Goku's greatest victories have one weird connection.

Using Krillin’s death as rageful inspiration, Goku eventually killed King Piccolo by shooting his body through the villain’s torso, brutally ending his life. While that moment was epic, it wouldn’t be the last time Goku would use Krillin’s death to inspire him to defeat an incredibly powerful threat. When the Z Fighters heroically traveled to Planet Namek many years after Goku killed King Piccolo, Krillin’s life was ended once more, only this time the assassin was the universal tyrant Lord Frieza. Frieza killed Krillin right in front of Goku as a way to prove his awesome power and to make Goku too fearful to challenge him.

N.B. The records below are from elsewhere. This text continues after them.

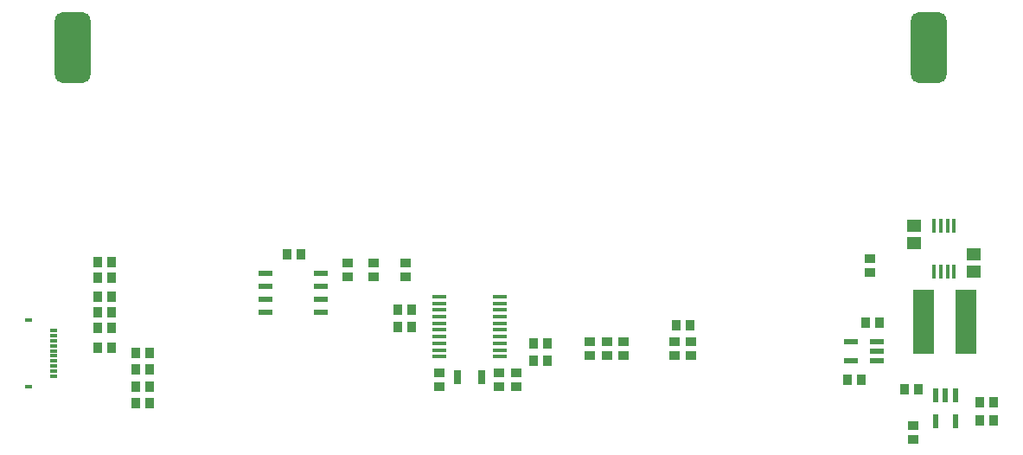
<source format=gtp>
G04 Layer_Color=8421504*
%FSLAX44Y44*%
%MOMM*%
G71*
G01*
G75*
%ADD10R,0.9000X1.0000*%
%ADD11R,0.7500X1.4500*%
%ADD12R,1.4500X0.6000*%
%ADD13R,1.4000X0.4500*%
%ADD14R,0.4500X1.3500*%
%ADD15R,1.4000X0.6000*%
%ADD16R,1.0000X0.9000*%
%ADD17R,2.1500X6.3000*%
%ADD18R,1.4000X1.1500*%
G04:AMPARAMS|DCode=19|XSize=3.5mm|YSize=7mm|CornerRadius=0.875mm|HoleSize=0mm|Usage=FLASHONLY|Rotation=0.000|XOffset=0mm|YOffset=0mm|HoleType=Round|Shape=RoundedRectangle|*
%AMROUNDEDRECTD19*
21,1,3.5000,5.2500,0,0,0.0*
21,1,1.7500,7.0000,0,0,0.0*
1,1,1.7500,0.8750,-2.6250*
1,1,1.7500,-0.8750,-2.6250*
1,1,1.7500,-0.8750,2.6250*
1,1,1.7500,0.8750,2.6250*
%
%ADD19ROUNDEDRECTD19*%
%ADD20R,0.8000X0.3000*%
%ADD21R,0.8000X0.4000*%
%ADD22R,0.6000X1.4000*%
D10*
X108350Y237490D02*
D03*
X94850D02*
D03*
X145180Y180340D02*
D03*
X131680D02*
D03*
X145180Y163830D02*
D03*
X131680D02*
D03*
X145180Y196850D02*
D03*
X131680D02*
D03*
X145180Y213360D02*
D03*
X131680D02*
D03*
X108350Y252730D02*
D03*
X94850D02*
D03*
X108350Y218440D02*
D03*
X94850D02*
D03*
X108350Y302260D02*
D03*
X94850D02*
D03*
X108350Y287020D02*
D03*
X94850D02*
D03*
X108350Y267970D02*
D03*
X94850D02*
D03*
X535070Y222250D02*
D03*
X521570D02*
D03*
X280270Y309880D02*
D03*
X293770D02*
D03*
X521570Y205740D02*
D03*
X535070D02*
D03*
X401720Y255270D02*
D03*
X388220D02*
D03*
X401720Y238760D02*
D03*
X388220D02*
D03*
X898290Y177800D02*
D03*
X884790D02*
D03*
X828910Y186690D02*
D03*
X842410D02*
D03*
X860190Y242570D02*
D03*
X846690D02*
D03*
X661270Y240030D02*
D03*
X674770D02*
D03*
X971950Y165100D02*
D03*
X958450D02*
D03*
X971950Y147320D02*
D03*
X958450D02*
D03*
D11*
X470470Y189230D02*
D03*
X446470D02*
D03*
D12*
X313000Y252730D02*
D03*
Y265430D02*
D03*
Y278130D02*
D03*
Y290830D02*
D03*
X258500Y252730D02*
D03*
Y265430D02*
D03*
Y278130D02*
D03*
Y290830D02*
D03*
D13*
X487970Y209510D02*
D03*
Y216010D02*
D03*
Y222510D02*
D03*
Y229010D02*
D03*
Y235510D02*
D03*
Y242010D02*
D03*
Y248510D02*
D03*
Y255010D02*
D03*
Y261510D02*
D03*
Y268010D02*
D03*
X428970Y209510D02*
D03*
Y216010D02*
D03*
Y222510D02*
D03*
Y229010D02*
D03*
Y235510D02*
D03*
Y242010D02*
D03*
Y248510D02*
D03*
Y255010D02*
D03*
Y261510D02*
D03*
Y268010D02*
D03*
D14*
X933040Y337210D02*
D03*
X926540D02*
D03*
X920040D02*
D03*
X913540D02*
D03*
X933040Y292710D02*
D03*
X926540D02*
D03*
X920040D02*
D03*
X913540D02*
D03*
D15*
X832050Y205130D02*
D03*
Y224130D02*
D03*
X857050D02*
D03*
Y214630D02*
D03*
Y205130D02*
D03*
D16*
X396240Y287890D02*
D03*
Y301390D02*
D03*
X364490Y287890D02*
D03*
Y301390D02*
D03*
X339090Y287890D02*
D03*
Y301390D02*
D03*
X504190Y179940D02*
D03*
Y193440D02*
D03*
X487680Y179940D02*
D03*
Y193440D02*
D03*
X429260Y179940D02*
D03*
Y193440D02*
D03*
X892810Y141770D02*
D03*
Y128270D02*
D03*
X659130Y210420D02*
D03*
Y223920D02*
D03*
X675640Y210420D02*
D03*
Y223920D02*
D03*
X576580D02*
D03*
Y210420D02*
D03*
X593090D02*
D03*
Y223920D02*
D03*
X609600D02*
D03*
Y210420D02*
D03*
X850900Y292100D02*
D03*
Y305600D02*
D03*
D17*
X902970Y243840D02*
D03*
X944470D02*
D03*
D18*
X894080Y320180D02*
D03*
Y337680D02*
D03*
X952500Y309740D02*
D03*
Y292240D02*
D03*
D19*
X70250Y511810D02*
D03*
X908250D02*
D03*
D20*
X51670Y190110D02*
D03*
Y195110D02*
D03*
Y200110D02*
D03*
Y205110D02*
D03*
Y210110D02*
D03*
Y215110D02*
D03*
Y220110D02*
D03*
Y225110D02*
D03*
Y230110D02*
D03*
Y235110D02*
D03*
D21*
X26670Y180110D02*
D03*
Y245110D02*
D03*
D22*
X934060Y146250D02*
D03*
X915060D02*
D03*
Y171250D02*
D03*
X924560D02*
D03*
X934060D02*
D03*
M02*

</source>
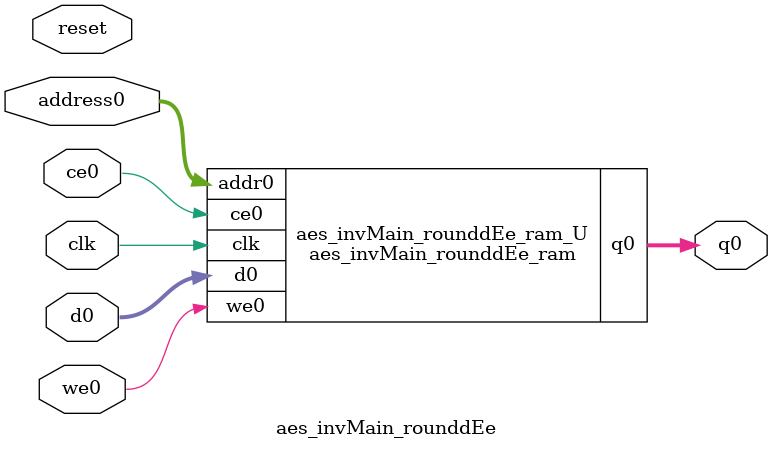
<source format=v>
`timescale 1 ns / 1 ps
module aes_invMain_rounddEe_ram (addr0, ce0, d0, we0, q0,  clk);

parameter DWIDTH = 8;
parameter AWIDTH = 4;
parameter MEM_SIZE = 16;

input[AWIDTH-1:0] addr0;
input ce0;
input[DWIDTH-1:0] d0;
input we0;
output reg[DWIDTH-1:0] q0;
input clk;

(* ram_style = "distributed" *)reg [DWIDTH-1:0] ram[0:MEM_SIZE-1];




always @(posedge clk)  
begin 
    if (ce0) begin
        if (we0) 
            ram[addr0] <= d0; 
        q0 <= ram[addr0];
    end
end


endmodule

`timescale 1 ns / 1 ps
module aes_invMain_rounddEe(
    reset,
    clk,
    address0,
    ce0,
    we0,
    d0,
    q0);

parameter DataWidth = 32'd8;
parameter AddressRange = 32'd16;
parameter AddressWidth = 32'd4;
input reset;
input clk;
input[AddressWidth - 1:0] address0;
input ce0;
input we0;
input[DataWidth - 1:0] d0;
output[DataWidth - 1:0] q0;



aes_invMain_rounddEe_ram aes_invMain_rounddEe_ram_U(
    .clk( clk ),
    .addr0( address0 ),
    .ce0( ce0 ),
    .we0( we0 ),
    .d0( d0 ),
    .q0( q0 ));

endmodule


</source>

However, Frieza’s kill had the opposite effect on the Saiyan warrior as the rage he felt due to Krillin’s death gave him the boost he needed to unlock Super Saiyan for the first time, and in that form, Goku soundly defeated Frieza. While Goku had a few victories before and even in between Krillin’s two deaths, those were of little consequence to the wider Dragon Ball mythos. Goku beat low-level villains like the Carrotter, Emperor Pilaf, and even the Red Ribbon Army with ease without the need for inspiration from the death of a close friend.

However, when Goku went up against Lord Frieza and King Piccolo, he may not have survived those encounters without an extra push—and Krillin’s death helped Goku unlock the power he needed to defeat those Dragon Ball villains in both instances and win two of his greatest victories.